Dark Companions, By Ramsey Campbell is a collection of 21 short stories which span the earlier years of this British author's writing career. Since Campbell is such a well known horror author now, it was interesting to see the origins of some of his concepts and the early evolution of his work. Many horror authors that are just beginning their craft might find benefit from this aspect of the anthology. How did a famous author begin his struggle to put the creatures lurking in his mind onto the page?
As for the anthology itself, Campbell has a strong sense of language and atmosphere. He takes the reader into places they would never volunteer to go in their real life. He also has a strong knack for making the mundane seem unnerving. One of his strengths is making a scene or situation menacing and scary without being forced to use a supernatural element. Sure, some of his stories do dip deeply into the impossible, but even with those he keep the reader wondering if it could just be a real occurrence that is making the character on edge.
Again, Campbell would be a good influence of any writer that seeks to keep his horror more grounded in reality and readers that like their horror that way too. I remember letting a nurse beta-read my first Jack Primus story.

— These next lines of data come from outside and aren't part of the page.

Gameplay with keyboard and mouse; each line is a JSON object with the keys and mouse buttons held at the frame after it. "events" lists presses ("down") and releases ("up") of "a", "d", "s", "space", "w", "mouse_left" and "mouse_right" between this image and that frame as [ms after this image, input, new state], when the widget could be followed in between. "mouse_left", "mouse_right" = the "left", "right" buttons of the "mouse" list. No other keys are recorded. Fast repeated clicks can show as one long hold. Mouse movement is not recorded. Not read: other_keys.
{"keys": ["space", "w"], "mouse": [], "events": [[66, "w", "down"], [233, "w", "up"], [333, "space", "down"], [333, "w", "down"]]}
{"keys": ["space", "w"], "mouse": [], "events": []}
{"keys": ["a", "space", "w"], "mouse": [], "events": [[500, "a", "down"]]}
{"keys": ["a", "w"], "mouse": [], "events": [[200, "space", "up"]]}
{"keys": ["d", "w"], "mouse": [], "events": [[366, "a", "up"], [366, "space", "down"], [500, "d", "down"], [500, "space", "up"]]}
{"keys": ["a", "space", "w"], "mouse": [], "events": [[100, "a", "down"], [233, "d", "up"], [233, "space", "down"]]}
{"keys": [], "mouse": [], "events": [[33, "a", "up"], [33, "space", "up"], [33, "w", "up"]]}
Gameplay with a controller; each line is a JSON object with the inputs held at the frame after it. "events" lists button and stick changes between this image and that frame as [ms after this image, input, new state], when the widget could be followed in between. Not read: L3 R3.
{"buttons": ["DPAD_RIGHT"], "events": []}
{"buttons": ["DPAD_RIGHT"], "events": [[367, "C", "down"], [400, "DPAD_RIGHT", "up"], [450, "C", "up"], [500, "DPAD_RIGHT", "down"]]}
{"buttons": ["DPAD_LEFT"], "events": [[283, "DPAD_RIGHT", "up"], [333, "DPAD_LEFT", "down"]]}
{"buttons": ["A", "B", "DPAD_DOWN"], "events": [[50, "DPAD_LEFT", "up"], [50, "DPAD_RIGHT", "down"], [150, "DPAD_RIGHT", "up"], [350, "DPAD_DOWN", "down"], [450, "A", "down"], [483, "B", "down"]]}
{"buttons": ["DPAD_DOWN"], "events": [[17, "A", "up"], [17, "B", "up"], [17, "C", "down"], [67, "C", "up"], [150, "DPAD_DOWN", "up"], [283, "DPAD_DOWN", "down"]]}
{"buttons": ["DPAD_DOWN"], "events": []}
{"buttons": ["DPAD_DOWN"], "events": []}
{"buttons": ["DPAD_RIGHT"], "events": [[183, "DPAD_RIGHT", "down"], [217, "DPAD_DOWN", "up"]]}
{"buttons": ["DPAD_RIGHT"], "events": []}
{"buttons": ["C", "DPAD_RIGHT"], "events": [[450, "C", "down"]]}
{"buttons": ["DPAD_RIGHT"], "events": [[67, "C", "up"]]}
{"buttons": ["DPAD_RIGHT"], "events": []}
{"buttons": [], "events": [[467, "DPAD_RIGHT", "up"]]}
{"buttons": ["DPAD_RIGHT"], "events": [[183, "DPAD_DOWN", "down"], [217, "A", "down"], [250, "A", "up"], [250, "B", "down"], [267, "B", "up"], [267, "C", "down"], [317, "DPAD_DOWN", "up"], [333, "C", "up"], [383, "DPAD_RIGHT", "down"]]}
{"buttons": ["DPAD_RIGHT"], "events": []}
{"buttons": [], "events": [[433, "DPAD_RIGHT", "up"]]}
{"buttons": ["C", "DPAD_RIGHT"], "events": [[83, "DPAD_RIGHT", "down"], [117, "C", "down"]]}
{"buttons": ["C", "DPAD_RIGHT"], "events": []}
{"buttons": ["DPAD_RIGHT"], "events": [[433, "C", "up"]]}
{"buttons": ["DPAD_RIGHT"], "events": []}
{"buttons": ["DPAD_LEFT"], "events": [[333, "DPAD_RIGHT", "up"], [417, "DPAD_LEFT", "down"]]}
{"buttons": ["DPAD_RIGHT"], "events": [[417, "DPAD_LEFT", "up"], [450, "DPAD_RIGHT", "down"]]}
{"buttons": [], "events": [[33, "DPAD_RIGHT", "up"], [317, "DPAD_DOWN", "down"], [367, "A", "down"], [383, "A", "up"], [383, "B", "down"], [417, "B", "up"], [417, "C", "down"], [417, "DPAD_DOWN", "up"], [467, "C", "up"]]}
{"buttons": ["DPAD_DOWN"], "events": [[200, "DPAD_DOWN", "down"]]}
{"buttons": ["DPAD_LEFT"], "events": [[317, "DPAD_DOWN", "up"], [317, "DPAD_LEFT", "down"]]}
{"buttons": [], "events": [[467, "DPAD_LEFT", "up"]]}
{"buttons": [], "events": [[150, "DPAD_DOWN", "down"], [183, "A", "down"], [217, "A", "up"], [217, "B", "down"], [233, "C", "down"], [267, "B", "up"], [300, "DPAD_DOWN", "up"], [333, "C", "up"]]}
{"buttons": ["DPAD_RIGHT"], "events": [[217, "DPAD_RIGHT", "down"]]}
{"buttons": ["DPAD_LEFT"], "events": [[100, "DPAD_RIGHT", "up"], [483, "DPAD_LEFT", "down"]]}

She loved the mood and the story until he fought a monster and then she lost interest. For her, only things that could really happen were scary. Campbell is one of the giants in that style.
Drawbacks could include that although the stories stands alone well and would have been enjoyed in any multi-author horror anthology, when read back to back some of the stories have similar feels and themes. Also for me, I tend to like a bit more terror in my tales and maybe some supernatural horrors, which again he doesn't bring to play as quickly as other authors.
This is a strong anthology that all Campbell fans will devour. Fans of more subtle horror will also find this to their liking.